コテージにて

笹身さん

第1話

 コテージがみえてくるとナビが到着の合図をし『着いた』 ほっと息をつく。

 雪山の中で車を走らせ、約二時間半。免許を取って初めての遠出のため少し緊張していたが、ドライブも悪くない。既に車が4台止まっているので近くに車を止める。スマホで時間を確認すると8時を示している。集合時間は9時のはずだから、1時間前だ。時間を守れるいい人、そんな印象を与えようとしていたけど、みんな同じ考えのようだ。
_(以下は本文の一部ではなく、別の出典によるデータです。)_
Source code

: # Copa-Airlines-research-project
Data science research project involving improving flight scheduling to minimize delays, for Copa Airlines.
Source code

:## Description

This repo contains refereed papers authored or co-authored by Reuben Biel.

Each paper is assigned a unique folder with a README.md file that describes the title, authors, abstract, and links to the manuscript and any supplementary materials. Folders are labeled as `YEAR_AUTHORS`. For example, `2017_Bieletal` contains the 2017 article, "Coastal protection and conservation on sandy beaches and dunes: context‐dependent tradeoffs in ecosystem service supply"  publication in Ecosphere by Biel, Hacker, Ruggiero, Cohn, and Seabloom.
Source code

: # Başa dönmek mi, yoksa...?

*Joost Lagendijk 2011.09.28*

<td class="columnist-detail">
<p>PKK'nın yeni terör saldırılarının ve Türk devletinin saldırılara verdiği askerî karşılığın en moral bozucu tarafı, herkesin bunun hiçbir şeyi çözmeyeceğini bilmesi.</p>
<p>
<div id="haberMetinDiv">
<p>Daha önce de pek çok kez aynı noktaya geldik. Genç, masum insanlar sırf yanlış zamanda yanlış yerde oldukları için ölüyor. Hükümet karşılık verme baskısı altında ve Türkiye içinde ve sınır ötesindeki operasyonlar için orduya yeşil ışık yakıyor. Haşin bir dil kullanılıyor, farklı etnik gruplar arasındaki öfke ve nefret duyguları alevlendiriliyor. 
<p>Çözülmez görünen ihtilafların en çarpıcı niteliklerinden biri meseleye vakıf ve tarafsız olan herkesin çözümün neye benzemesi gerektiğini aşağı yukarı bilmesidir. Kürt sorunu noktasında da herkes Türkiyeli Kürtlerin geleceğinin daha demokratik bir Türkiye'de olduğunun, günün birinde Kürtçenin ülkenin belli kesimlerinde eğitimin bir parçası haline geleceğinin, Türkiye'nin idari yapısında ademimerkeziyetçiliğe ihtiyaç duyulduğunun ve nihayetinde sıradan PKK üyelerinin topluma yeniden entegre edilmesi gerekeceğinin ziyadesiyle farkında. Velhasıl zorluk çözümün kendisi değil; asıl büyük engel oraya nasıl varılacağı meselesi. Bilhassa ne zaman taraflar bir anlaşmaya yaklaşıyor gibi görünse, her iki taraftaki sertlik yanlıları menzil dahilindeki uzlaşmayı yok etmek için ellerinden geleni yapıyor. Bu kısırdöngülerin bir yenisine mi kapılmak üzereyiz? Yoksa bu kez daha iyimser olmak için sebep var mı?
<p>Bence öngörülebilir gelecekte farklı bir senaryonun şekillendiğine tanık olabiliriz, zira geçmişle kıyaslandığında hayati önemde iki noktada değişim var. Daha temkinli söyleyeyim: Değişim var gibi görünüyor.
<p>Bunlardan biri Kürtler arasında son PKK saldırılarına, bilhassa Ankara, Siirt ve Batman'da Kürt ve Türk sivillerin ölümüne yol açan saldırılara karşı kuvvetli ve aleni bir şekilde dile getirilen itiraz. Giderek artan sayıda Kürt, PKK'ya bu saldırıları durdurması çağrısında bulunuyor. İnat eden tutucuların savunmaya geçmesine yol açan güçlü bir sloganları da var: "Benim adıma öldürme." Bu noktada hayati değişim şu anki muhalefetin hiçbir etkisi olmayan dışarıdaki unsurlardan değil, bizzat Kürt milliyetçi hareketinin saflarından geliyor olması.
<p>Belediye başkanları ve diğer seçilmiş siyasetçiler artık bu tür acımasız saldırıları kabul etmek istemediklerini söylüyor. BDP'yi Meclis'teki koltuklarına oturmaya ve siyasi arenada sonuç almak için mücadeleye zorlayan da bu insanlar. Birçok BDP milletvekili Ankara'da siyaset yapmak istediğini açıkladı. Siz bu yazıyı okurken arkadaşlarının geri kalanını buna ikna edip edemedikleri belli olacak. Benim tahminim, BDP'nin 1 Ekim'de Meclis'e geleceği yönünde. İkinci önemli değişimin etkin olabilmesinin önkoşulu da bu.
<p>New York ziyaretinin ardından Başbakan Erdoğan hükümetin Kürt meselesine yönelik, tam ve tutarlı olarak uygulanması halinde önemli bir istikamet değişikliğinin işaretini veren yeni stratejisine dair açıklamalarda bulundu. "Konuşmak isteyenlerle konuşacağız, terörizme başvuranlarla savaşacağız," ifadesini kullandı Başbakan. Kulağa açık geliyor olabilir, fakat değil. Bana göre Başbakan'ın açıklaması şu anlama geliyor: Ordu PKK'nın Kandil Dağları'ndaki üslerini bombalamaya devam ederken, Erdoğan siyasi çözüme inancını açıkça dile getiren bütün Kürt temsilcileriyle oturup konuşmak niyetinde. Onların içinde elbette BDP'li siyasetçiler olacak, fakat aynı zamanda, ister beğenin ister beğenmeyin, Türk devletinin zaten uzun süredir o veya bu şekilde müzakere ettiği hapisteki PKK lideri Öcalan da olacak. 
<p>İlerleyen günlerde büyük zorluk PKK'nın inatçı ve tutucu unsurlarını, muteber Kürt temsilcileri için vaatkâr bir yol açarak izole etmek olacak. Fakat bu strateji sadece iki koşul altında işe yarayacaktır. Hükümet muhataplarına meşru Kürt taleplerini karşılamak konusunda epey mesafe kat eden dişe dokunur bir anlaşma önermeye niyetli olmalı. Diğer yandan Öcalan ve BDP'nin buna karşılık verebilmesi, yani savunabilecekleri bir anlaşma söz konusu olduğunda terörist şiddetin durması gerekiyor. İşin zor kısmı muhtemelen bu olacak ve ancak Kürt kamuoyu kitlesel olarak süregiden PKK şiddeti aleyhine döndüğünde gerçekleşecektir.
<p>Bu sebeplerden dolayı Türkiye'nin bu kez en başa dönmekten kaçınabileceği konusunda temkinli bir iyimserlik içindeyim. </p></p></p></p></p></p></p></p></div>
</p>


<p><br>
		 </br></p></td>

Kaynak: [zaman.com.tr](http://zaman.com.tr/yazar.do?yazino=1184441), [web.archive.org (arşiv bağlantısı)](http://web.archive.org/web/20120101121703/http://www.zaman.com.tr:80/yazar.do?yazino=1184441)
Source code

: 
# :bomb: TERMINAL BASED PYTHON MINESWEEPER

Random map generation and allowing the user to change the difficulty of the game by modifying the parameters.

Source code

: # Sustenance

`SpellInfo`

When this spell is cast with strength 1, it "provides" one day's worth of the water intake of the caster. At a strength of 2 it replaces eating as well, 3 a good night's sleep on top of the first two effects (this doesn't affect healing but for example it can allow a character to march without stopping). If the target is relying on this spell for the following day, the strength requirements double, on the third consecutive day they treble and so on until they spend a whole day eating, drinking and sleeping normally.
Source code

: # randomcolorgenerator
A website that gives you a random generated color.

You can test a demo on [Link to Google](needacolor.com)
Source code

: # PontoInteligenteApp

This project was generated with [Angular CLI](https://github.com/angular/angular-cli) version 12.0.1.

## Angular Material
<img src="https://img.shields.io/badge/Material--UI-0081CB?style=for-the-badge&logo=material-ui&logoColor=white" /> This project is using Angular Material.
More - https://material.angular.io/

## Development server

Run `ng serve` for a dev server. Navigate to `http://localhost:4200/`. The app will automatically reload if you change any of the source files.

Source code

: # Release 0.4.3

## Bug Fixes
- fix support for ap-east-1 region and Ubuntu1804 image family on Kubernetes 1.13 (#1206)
 荷物を持ち出し、建物の中に入ろうとすると後ろから声をかけられた。振り返るとモデルでもやっているのではないかと思うほどのイケメンがいた。

 『君も参加者?俺、坂井勇斗、1週間よろしく。勇斗でいいよ』と手を差し出して握手を求めてきた。『そうだよ。浅野拓磨です。こちらこそよろしく』自己紹介をしながら彼の握手に応える。

 『可愛い子いるといいね、可愛くなかったらなぁ』勇斗が切実な表情で語りかけてきた。確かにね、と返しながらドアノブに手をかけコテージの中に入る。

 勇斗がそんな表情をするのも無理はない。

 今日から一週間、このコテージで男女八人の共同生活が始まるのだから。人生で一度も彼女ができていない俺でも、1週間同じ空間にいれば少しぐらいいい雰囲気になるだろう。